First we need to do some house-keeping to select the appropriate datasets to predict and to train the s-maps.

lib <- c(1,984)
pred <- c(985,999)
shlib <- c(685,700)
shpred <- c(701,715)


corr <- matrix(NA, ncol=8, nrow=5)
corr_sh  <- matrix(NA, ncol=8, nrow=5)
corr_com  <- matrix(NA, ncol=8, nrow=5)

win=700  #where to start in the time series
len=30

compred <- matrix(NA,nrow=5, ncol=2)
for(i in 1:5) {
    (1:5)[-i]->j
    compred[i,1:2]=c(i*1000-win-len/2,i*1000-win)
    comlib=matrix(c(i*1000-win-1,j*1000-win-len/2,i*1000-win+len/2,j*1000-win+len/2),nrow=5)
}

for (i in 1:5){
  simplex_mod_stats_sp <- simplex(five_sp_comp[,i+1], lib = lib, pred = pred,
                norm_type = c("L2 norm"), E = 1:8,
                tau = 1, tp = 1, num_neighbors = "e+1", stats_only = T,
                exclusion_radius = NULL, epsilon = NULL, silent = FALSE)
  corr[i,1:8] <- simplex_mod_stats_sp$rho 
}


for (i in 1:5){
  simplex_mod_stats_sp <- simplex(five_sp_comp[,i+1], lib = shlib, pred = shpred,
                norm_type = c("L2 norm"), E = 1:8,
                tau = 1, tp = 1, num_neighbors = "e+1", stats_only = T,
                exclusion_radius = NULL, epsilon = NULL, silent = FALSE)
  corr_sh[i,1:8] <- simplex_mod_stats_sp$rho 
}

library(reshape2)
t <- melt(five_sp_comp[,2:6])
## No id variables; using all as measure variables
t[1] <- 1:5000

for (i in 1:5){
  simplex_mod_stats_sp <- simplex(t[,2], lib = comlib, pred = compred[i,],
                norm_type = c("L2 norm"), E = 1:8,
                tau = 1, tp = 1, num_neighbors = "e+1", stats_only = T,
                exclusion_radius = NULL, epsilon = NULL, silent = FALSE)
  corr_com[i,1:8] <- simplex_mod_stats_sp$rho 
  
}
## Warning in model$run(): Found overlap between lib and pred.

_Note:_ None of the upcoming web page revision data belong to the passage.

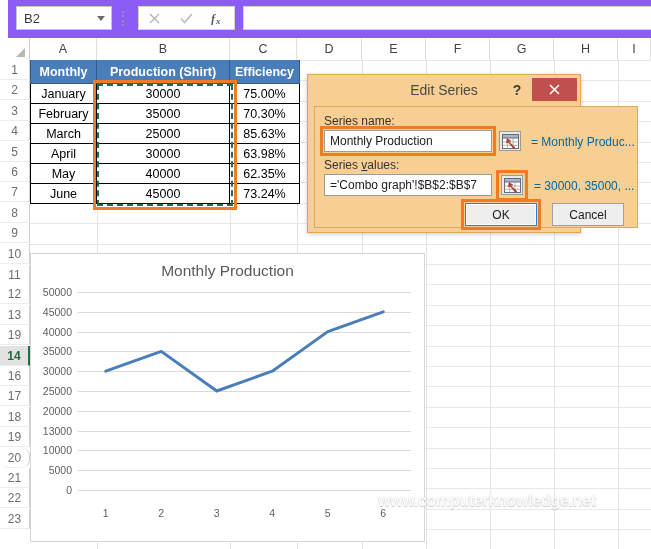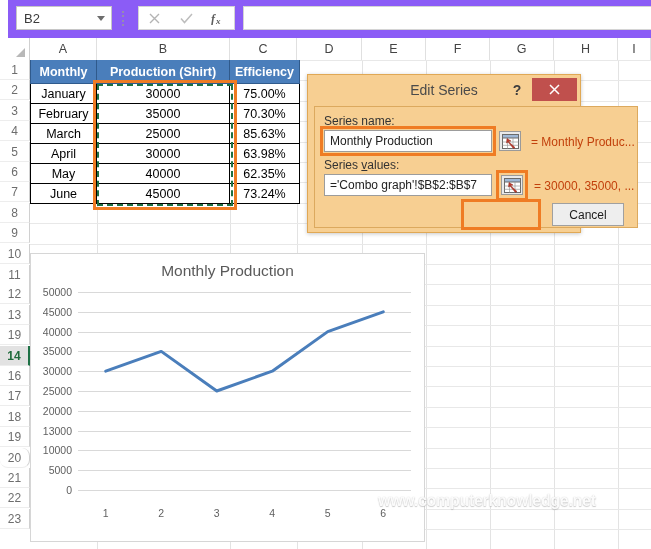--- a/index.html
+++ b/index.html
@@ -184,7 +184,7 @@
     position: absolute; width: 22px; height: 20px; background: #e9e9e9;
     border: 1px solid #9a9a9a; display: flex; align-items: center; justify-content: center;
   }
-  .eq-text { position: absolute; font-size: 12px; color: #c2410c; white-space: nowrap; }
+  .eq-text { position: absolute; font-size: 12px; color: #0369a1; white-space: nowrap; }
   .dlg-btn {
     position: absolute; width: 72px; height: 23px; background: #eeeeee;
     border: 1px solid #a0a0a0; font-size: 12px; color: #1c1c1c;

Enabling cross-
## validation with exclusion radius = 0.

## Warning in model$run(): Found overlap between lib and pred. Enabling cross-
## validation with exclusion radius = 0.

## Warning in model$run(): Found overlap between lib and pred. Enabling cross-
## validation with exclusion radius = 0.

## Warning in model$run(): Found overlap between lib and pred. Enabling cross-
## validation with exclusion radius = 0.

## Warning in model$run(): Found overlap between lib and pred. Enabling cross-
## validation with exclusion radius = 0.
corr_D <- as.data.frame(t(apply(corr,2,quantile,probs=c(.025,.5,.975))))
corr_D$type <- "Long time series N=1000" 
corr_sh_D <-as.data.frame(t(apply(corr_sh,2,quantile,probs=c(.025,.5,.975))))
corr_sh_D$type <- "Short timeseries N=30" 
corr_com_D <- as.data.frame(t(apply(corr_com,2,quantile,probs=c(.025,.5,.975))))
corr_com_D$type <- "Composite timeseries N = 5 * 30" 

corr_D$D <- corr_sh_D$D <- corr_com_D$D <-  1:8

corr_D_full <- rbind(corr_D, rbind(corr_sh_D, corr_com_D))

No we are able to plot the results of Figure 2:

library(ggplot2)

ggplot() + geom_line(data=corr_D_full, aes(x=D, y=`50%`)) +
  geom_line(data=corr_D_full, aes(x=D, y=`2.5%`), colour="blue", linetype="dashed") + 
  geom_line(data=corr_D_full, aes(x=D, y=`97.5%`), colour="blue", linetype="dashed") + facet_grid(.~type) + ylab("Correlation")

Looks pretty similar to figure 2, with full time series showing the best predictive skill across dimensionality 10, composite time series being pretty similar and only short time series suffering from a strong decay in predictive skill at higher dimensionalities.

Attemps to reproduce remainder of the paper (including Fig. 3) were abandoned as the three goals of the reproduction were achieved.